About 30 participants scampered from the Likoni CDF Youth Empowerment and Library Centre through the back when about 100 youth led by religious leaders and village elders forced their into the venue.
Five Coast gay leaders, however, were not so lucky as the youths blocked the escape route and seized them.
They were held captive in the building for three hours as residents bayed for their blood.
The five were saved by Likoni police boss Abagarro Guyo and district officer Moses Ouma who ordered the seminar closed.
The five were bundled into a private car and whisked away under tight security.
“Everybody is ordered to vacate these premises. The seminar is terminated immediately and the place closed,” said Mr Guyo.
Sheikh Amir Zani of the Muzadhalfa mosque described the seminar as illegal, ungodly and unacceptable. He threatened to mobilise the community to cane the gays if they organised such a meeting again.
“The government should stop this or we will act as a community,” Sheikh Zani declared.
Mombasa Network for Human Rights organising secretary Ali Kigarimbwe accused the organisers of denigrating the youth centre.
Sauti ya Likoni lobby group chairman Hamisi Hassan Ng’anzi said residents were shocked that such a seminar could be held in their midst.
“Many workshops of this kind have been held, purportedly to impact safe sex skills to the youth but they are actually business ventures.
“Why is drug abuse on the rise? These workshops don’t have any meaning,” he said.
A village elder, Mr Daniel Baridi, said all seminars at the centre should be vetted and approved by community leaders.
“We established this centre to help our youth but it is being abused. We will not allow such activities,” he said.
But the Ministry of Youth and Sports district officer, Mr David Ogal, defended the organisers of the seminar and accused residents of misunderstanding their aims.
“Here we are dealing with very vital education to vulnerable groups, including drug users, commercial sex workers, gays and others.
“We are offering peer and HIV/Aids education to the youth because they are at the highest risk of infection,” he told the press.
Mr Ogal said the ministry’s job was to help impart life skills to the youth and vulnerable groups whose HIV infection is twice that of other groups.
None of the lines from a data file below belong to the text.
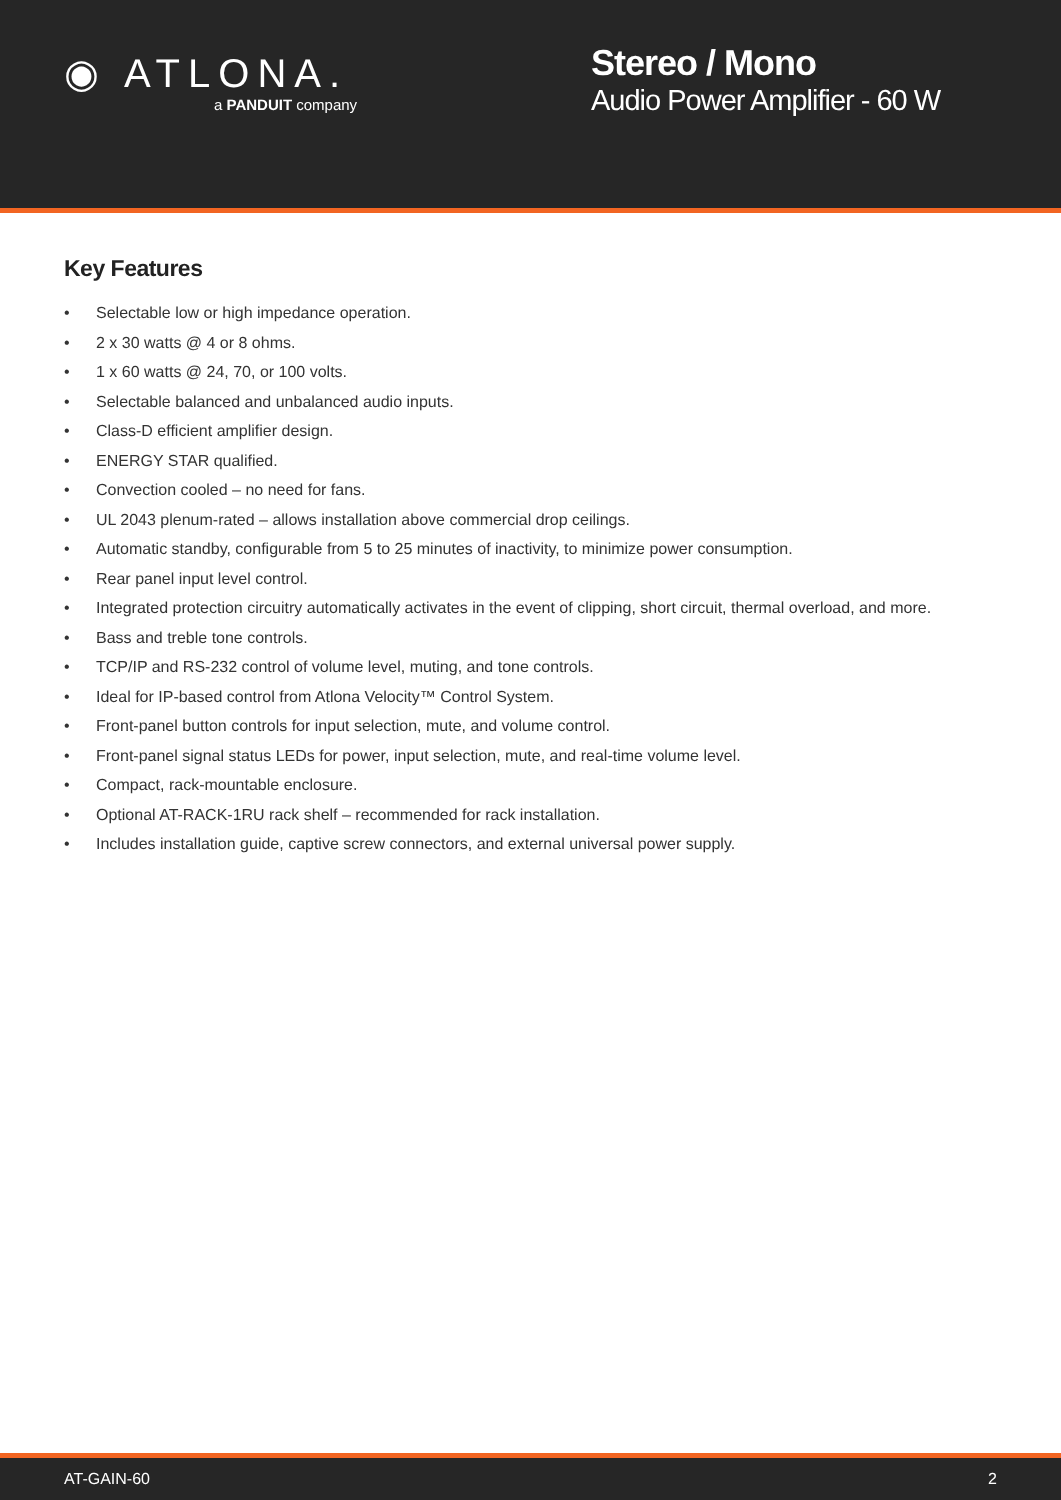◉ ATLONA.
a PANDUIT company
Stereo / Mono
Audio Power Amplifier - 60 W
Key Features
• Selectable low or high impedance operation.
• 2 x 30 watts @ 4 or 8 ohms.
• 1 x 60 watts @ 24, 70, or 100 volts.
• Selectable balanced and unbalanced audio inputs.
• Class-D efficient amplifier design.
• ENERGY STAR qualified.
• Convection cooled – no need for fans.
• UL 2043 plenum-rated – allows installation above commercial drop ceilings.
• Automatic standby, configurable from 5 to 25 minutes of inactivity, to minimize power consumption.
• Rear panel input level control.
• Integrated protection circuitry automatically activates in the event of clipping, short circuit, thermal overload, and more.
• Bass and treble tone controls.
• TCP/IP and RS-232 control of volume level, muting, and tone controls.
• Ideal for IP-based control from Atlona Velocity™ Control System.
• Front-panel button controls for input selection, mute, and volume control.
• Front-panel signal status LEDs for power, input selection, mute, and real-time volume level.
• Compact, rack-mountable enclosure.
• Optional AT-RACK-1RU rack shelf – recommended for rack installation.
• Includes installation guide, captive screw connectors, and external universal power supply.
AT-GAIN-60 2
“I am a youth officer and charged with this responsibility. The gay community, like other groups, approached us and requested to be educated on safe sex.
“They have a right to safe sex. By doing this, we are not promoting homosexuality but imparting knowledge.
“There is a lot of social discrimination and stigma about the issue and we as a society must fight it,” he said.
The seminar participants were aged between 20 and 30, said the officer, adding that his ministry would make youth funds available to all groups as they had a right.
The seminar was organised and sponsored by the Kenya NGO Consortium and Constitutional Aids Control Council, which Mr Ogal said paid them a daily allowance of Sh1,000 “for lunch and transport” for each participant.